Act verbs perform real HTTP calls; inspect verbs read the API, the database and Kafka:

// Act — a real POST, returning the write-result artifact.
public static ITestAct<ClientWriteResult> CreateClient(this ITestAct act, params ClientFieldFn[] fields) =>
act.Returning(host => host.ExecuteAsync<HttpClient, ClientWriteResult>(
http => ClientApi.CreateAsync(http, ArrangeClientApi.Build(fields))));
// Inspect — read the row straight from Postgres.
public static ITestInspect DbClient(this ITestInspect inspect, Guid clientId, Action<Client?> assert) =>
inspect.Then(async host => await host.ExecuteAsync<ExampleContext>(async db =>
assert(await db.Clients.AsNoTracking().FirstOrDefaultAsync(c => c.Id == clientId))));
// Inspect — confirm the service published an event keyed by the client id.
public static ITestInspect EventPublished(this ITestInspect inspect, string topic, Guid clientId) =>
inspect.Then(async host => await host.ExecuteAsync<KafkaProbe>(async probe =>
(await probe.SawMessageKeyed(topic, clientId.ToString(), Timeout)).ShouldBeTrue()));
[Fact]
public async Task Create_ViaApi_IsRetrievable_Persisted_AndAnnounced()
{
// ACT — create the client through the public API.
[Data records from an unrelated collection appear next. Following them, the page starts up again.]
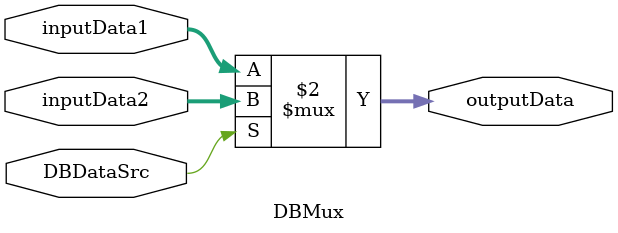
<source format=v>
`timescale 1ns / 1ps


module DBMux(DBDataSrc,inputData1,inputData2,outputData);
    input DBDataSrc;
    input [31:0] inputData1,inputData2;
    output [31:0]outputData;
    assign outputData = (DBDataSrc==0)?inputData1:inputData2;
endmodule

</source>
var result = await Act.CreateClient(WithName("Acme Corporation"), WithEmail("acme@e2e.test"));
// INSPECT — assert the result, capture its id, then observe the three downstream effects concurrently.
await Inspect
.WriteResult(result).Created()
.Ensure(result, r => r.ClientId, out var clientId)
.ThenAll(
b => b.ApiClient(clientId, c => c.Name.ShouldBe("Acme Corporation")),
b => b.DbClient(clientId, c => c.ShouldNotBeNull()),
b => b.EventPublished("clients.created", clientId));
}

No part of the system is faked: the assertion passes only if the HTTP endpoint, the persistence layer and the Kafka publisher all did their jobs. Because effects are asynchronous, E2E leans on eventually-consistent assertions — and a whole lifecycle can be walked as a scenario.